Ser feliz é uma responsabilidade muito grande. Pouca gente tem coragem. Tenho coragem mas com um pouco de medo. Pessoa feliz é quem aceitou a morte. Quando estou feliz demais, sinto uma angústia amordaçante: assusto-me. Sou tão medrosa. Tenho medo de estar viva porque quem tem vida um dia morre. E o mundo me violenta. Os instintos exigentes, a alma cruel, a crueza dos que não têm pudor, as leis a obedecer, o assassinato — tudo isso me dá vertigem como há pessoas que desmaiam ao ver sangue: o estudante de medicina com o rosto pálido e os lábios brancos diante do primeiro cadáver a dissecar.

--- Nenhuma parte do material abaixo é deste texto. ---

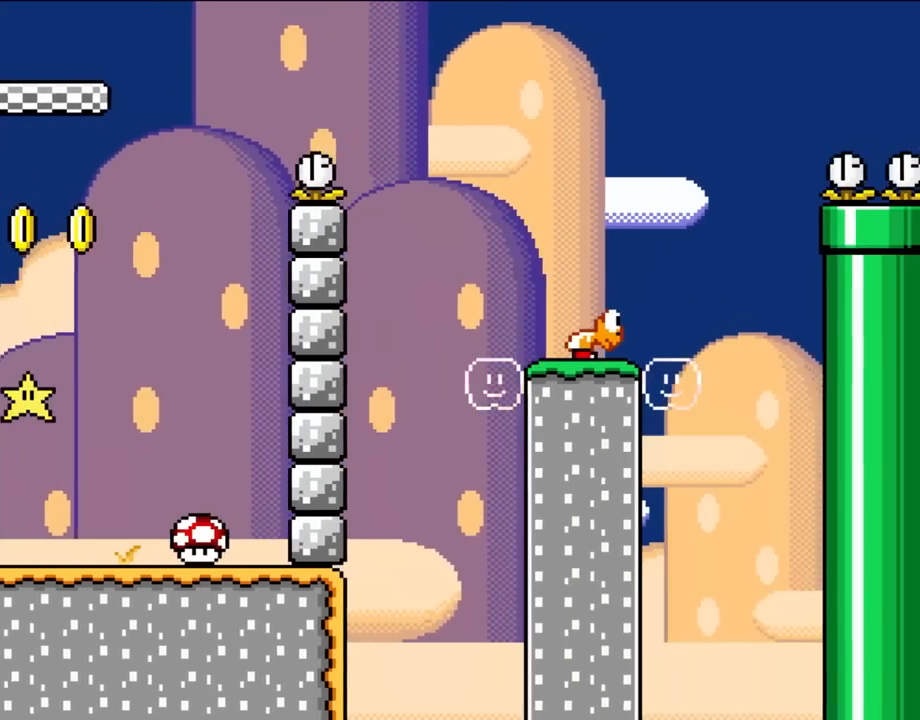
{"dt_ms": 500, "buttons": ["Y", "DPAD_UP", "DPAD_LEFT"], "events": [[300, "DPAD_UP", "down"], [317, "DPAD_LEFT", "down"], [317, "DPAD_RIGHT", "up"], [317, "DPAD_UP", "up"], [500, "DPAD_UP", "down"]]}
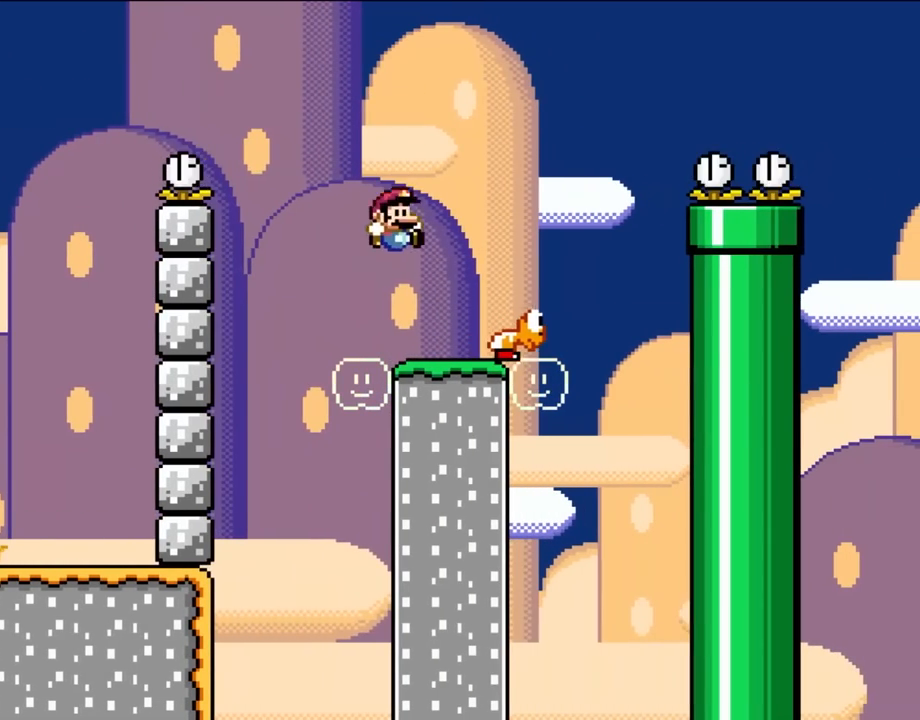
{"dt_ms": 500, "buttons": ["Y"], "events": [[17, "DPAD_LEFT", "up"], [17, "DPAD_RIGHT", "down"], [17, "DPAD_UP", "up"], [83, "DPAD_UP", "down"], [167, "DPAD_LEFT", "down"], [167, "DPAD_RIGHT", "up"], [167, "DPAD_UP", "up"], [267, "DPAD_LEFT", "up"]]}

Assusta-me quando num relance vejo as entranhas do espírito dos outros. Ou quando caio sem querer bem fundo dentro de mim e vejo o abismo interminável da eternidade, abismo através do qual me comunico fantasmagórica com Deus.

Sentir a Felicidade

Então isso era a felicidade. E por assim dizer sem motivo. De inicio se sentiu vazia. Depois os olhos ficaram húmidos: era felicidade, mas como sou mortal, como o amor pelo mundo me transcende. O amor pela vida mortal a assassinava docemente, aos poucos. E o que é que eu faço? Que faço da felicidade? Que faço dessa paz estranha e aguda, que já está começando a me doer como uma angústia, como um grande silêncio? A quem dou minha felicidade, que já está começando a me rasgar um pouco e me assusta? Não, não quero ser feliz. Prefiro a mediocridade. Ah, milhares de pessoas não têm coragem de pelo menos prolongar-se um pouco mais nessa coisa desconhecida que é sentir-se feliz, e preferem a mediocridade.

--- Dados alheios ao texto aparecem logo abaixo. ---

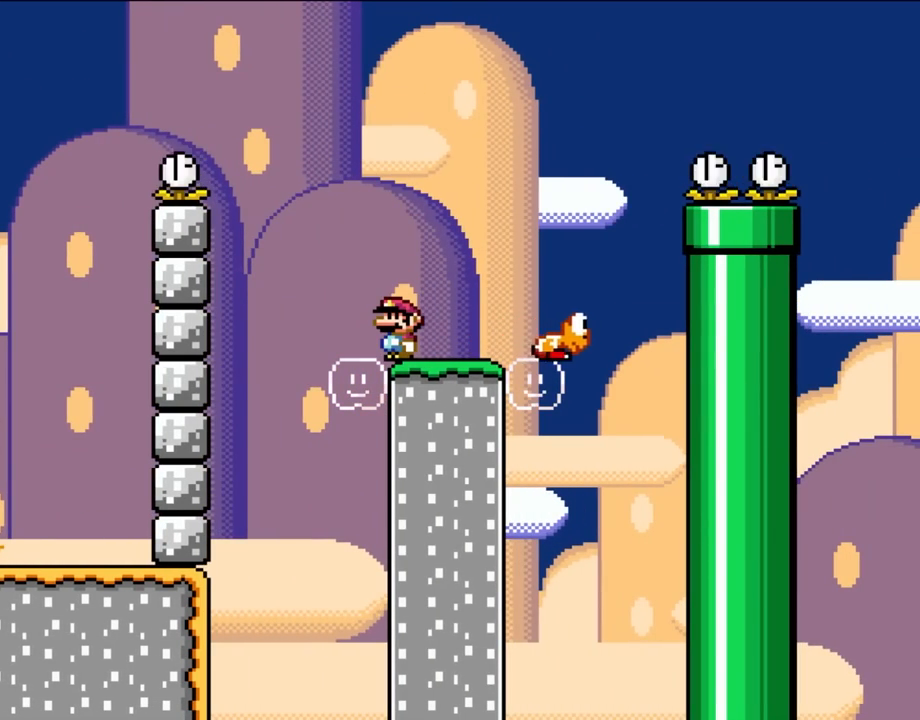
{"dt_ms": 500, "buttons": ["Y"], "events": []}
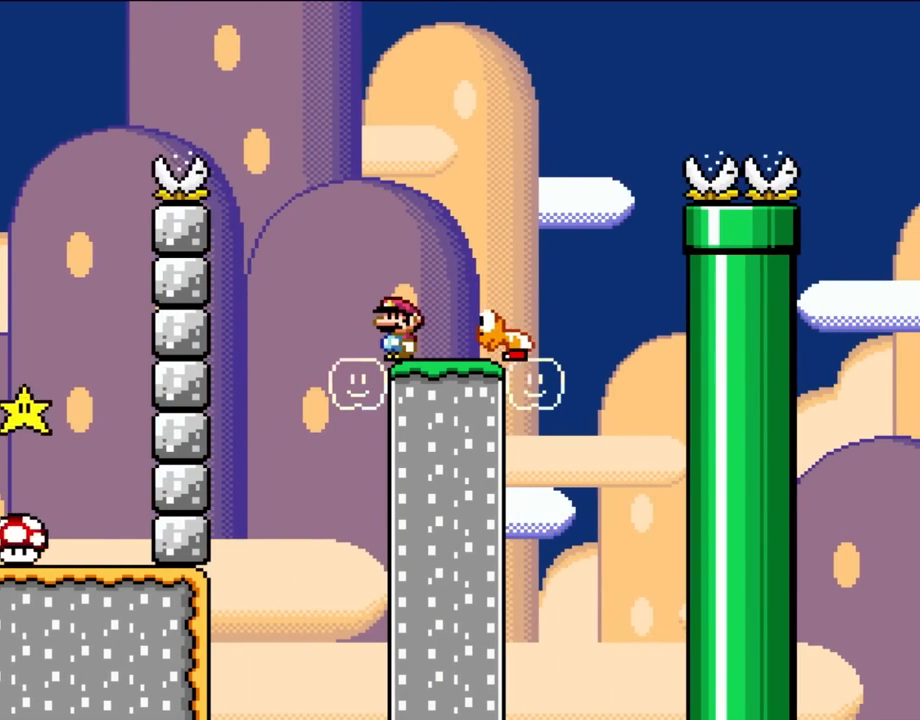
{"dt_ms": 500, "buttons": ["Y"], "events": []}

Eu Queria uma Liberdade Olímpica

Acordei hoje com tal nostalgia de ser feliz. Eu nunca fui livre na minha vida inteira. Por dentro eu sempre me persegui. Eu me tornei intolerável para mim mesma. Vivo numa dualidade dilacerante. Eu tenho uma aparente liberdade mas estou presa dentro de mim. Eu queria uma liberdade olímpica. Mas essa liberdade só é concedida aos seres imateriais. Enquanto eu tiver corpo ele me submeterá às suas exigências. Vejo a liberdade como uma forma de beleza e essa beleza me falta.

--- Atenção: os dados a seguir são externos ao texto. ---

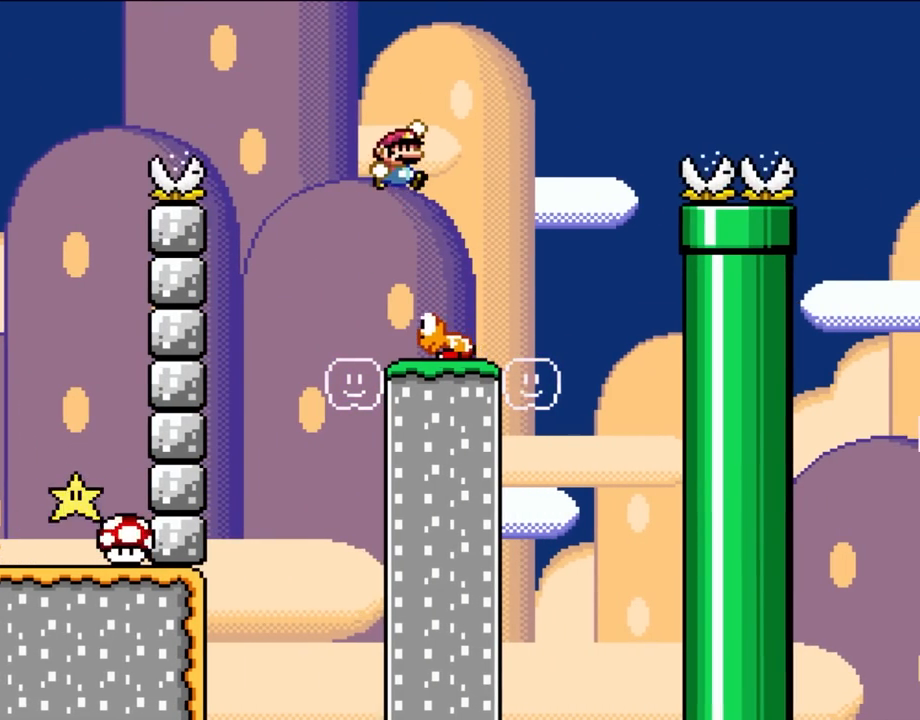
{"dt_ms": 500, "buttons": ["Y", "DPAD_LEFT"], "events": [[17, "DPAD_RIGHT", "down"], [317, "DPAD_RIGHT", "up"], [400, "DPAD_LEFT", "down"]]}
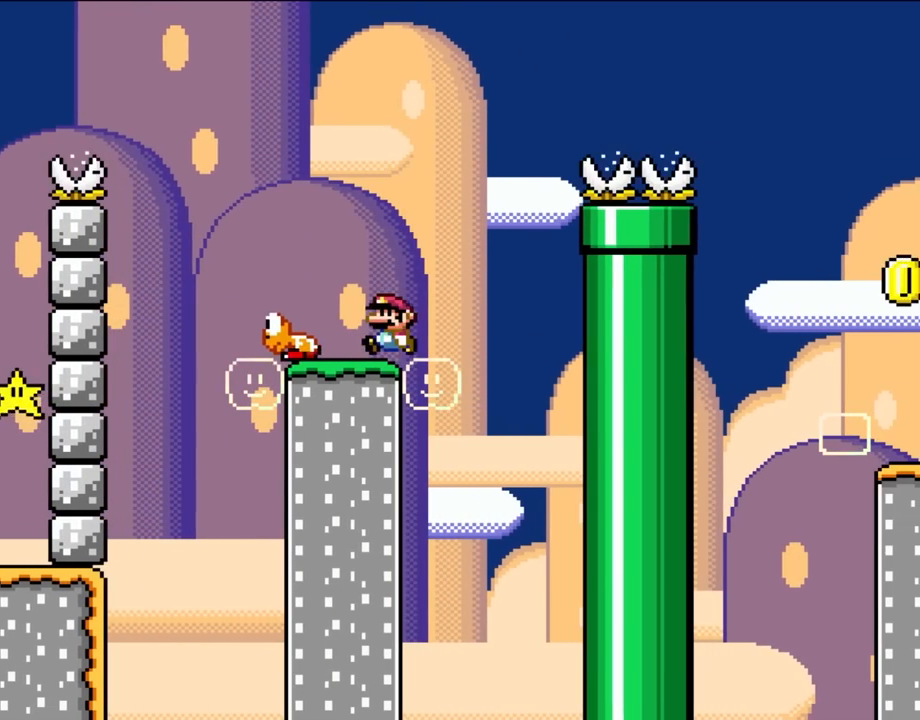
{"dt_ms": 500, "buttons": ["Y", "DPAD_RIGHT"], "events": [[17, "DPAD_LEFT", "up"], [167, "DPAD_LEFT", "down"], [300, "DPAD_LEFT", "up"], [500, "DPAD_RIGHT", "down"]]}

Quantas Vezes a Insónia é um Dom

Mas quantas vezes a insónia é um dom. De repente acordar no meio da noite e ter essa coisa rara: solidão. Quase nenhum ruído. Só o das ondas do mar batendo na praia. E tomo café com gosto, toda sozinha no mundo. Ninguém me interrompe o nada. É um nada a um tempo vazio e rico. E o telefone mudo, sem aquele toque súbito que sobressalta. Depois vai amanhecendo. As nuvens se clareando sob um sol às vezes pálido como uma lua, às vezes de fogo puro. Vou ao terraço e sou talvez a primeira do dia a ver a espuma branca do mar. O mar é meu, o sol é meu, a terra é minha. E sinto-me feliz por nada, por tudo. Até que, como o sol subindo, a casa vai acordando e há o reencontro com meus filhos sonolentos.